This week, in accordance with World Malaria Day (April 25) and World Immunization Week, the World Health Organization (WHO) announced a real-world pilot study that will evaluate the effectiveness of GlaxoSmithKline’s (GSK’s) Mosquirix (RTS,S/AS01) in Ghana, Kenya, and Malawi. While this announcement represents a key milestone in the quest to develop a vaccine against malaria, it is also an opportunity to acknowledge the inherent limitations of vaccines, which are by no means a magic bullet, in combatting this and other vector-borne infectious diseases.

Supported by a close partnership between pharmaceutical giant GSK and the PATH Malaria Vaccine Initiative (MVI), Mosquirix is the result of decades of malaria vaccine R&D. A randomized, double-blind, Phase III study, completed in 2014 and enrolling more than 15,000 children across 11 African countries, demonstrated the vaccine’s modest potential in curtailing malaria, which resulted in over 400,000 deaths out of 200 million new cases in 2015, according to the WHO.

Set to begin in 2018, the pilot study of Mosquirix will include more than 750,000 children across Ghana, Kenya, and Malawi, and will seek to build upon previously collected clinical evidence by examining the feasibility of administering a four-dose series of the vaccine in a real-life setting, and to confirm its safety.

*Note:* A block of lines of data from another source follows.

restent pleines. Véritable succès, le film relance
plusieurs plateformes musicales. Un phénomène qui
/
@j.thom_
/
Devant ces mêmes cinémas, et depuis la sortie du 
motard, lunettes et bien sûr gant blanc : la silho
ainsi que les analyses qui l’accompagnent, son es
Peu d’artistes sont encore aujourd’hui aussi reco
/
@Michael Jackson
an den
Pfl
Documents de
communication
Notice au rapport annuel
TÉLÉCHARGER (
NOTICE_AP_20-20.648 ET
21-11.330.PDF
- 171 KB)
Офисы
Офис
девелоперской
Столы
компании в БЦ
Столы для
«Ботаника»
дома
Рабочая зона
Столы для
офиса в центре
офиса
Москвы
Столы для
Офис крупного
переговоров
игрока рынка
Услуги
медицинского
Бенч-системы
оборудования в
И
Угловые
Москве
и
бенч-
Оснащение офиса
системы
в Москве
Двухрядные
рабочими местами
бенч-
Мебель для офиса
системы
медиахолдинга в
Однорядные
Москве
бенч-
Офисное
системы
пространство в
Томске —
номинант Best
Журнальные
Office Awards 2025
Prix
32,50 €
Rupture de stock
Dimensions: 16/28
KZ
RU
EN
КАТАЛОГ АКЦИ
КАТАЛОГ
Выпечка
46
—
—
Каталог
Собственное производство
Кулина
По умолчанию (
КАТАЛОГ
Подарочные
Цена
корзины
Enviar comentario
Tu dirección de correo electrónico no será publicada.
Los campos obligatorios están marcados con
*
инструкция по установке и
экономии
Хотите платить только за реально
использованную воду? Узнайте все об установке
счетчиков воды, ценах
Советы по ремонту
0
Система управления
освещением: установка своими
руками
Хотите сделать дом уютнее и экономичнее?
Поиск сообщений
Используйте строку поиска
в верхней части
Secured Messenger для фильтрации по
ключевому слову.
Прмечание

Administering a four-dose vaccine in resource-poor nations will be challenging, so the outcome of this study will likely determine the future clinical and commercial viability of Mosquirix.

"GlobalData does not see vaccination alone as a viable long-term solution for combatting malaria and other arthropod-borne diseases."

Regardless of how Mosquirix performs in this pivotal pilot study, it is still only a single piece of a larger disease management puzzle. Specifically, GlobalData does not see vaccination alone as a viable long-term solution for combatting malaria and other arthropod-borne diseases; rather, immunization must be leveraged alongside vector control strategies, national and international surveillance programs, and public awareness campaigns as part of integrated disease prevention and control initiatives.

Renewed vector control efforts – featuring both established (mosquito nets, insecticides) and emerging (microbiological, genetic) techniques – will be especially important to curtailing future disease transmission, and the development of novel treatment options to support currently available artemisinin-based combination therapy (ACT) also stands to play a critical role in further reducing the global burden of malaria, particularly the emerging drug-resistant strains of the parasite.

Ultimately, the biomedical research and public health communities should applaud the impressive progress made in combatting malaria over the past two decades. The eventual availability of a safe and effective vaccine will help to maintain this positive momentum towards malaria’s eradication, but only if its inherent limitations are properly recognized and accounted for by public health stakeholders.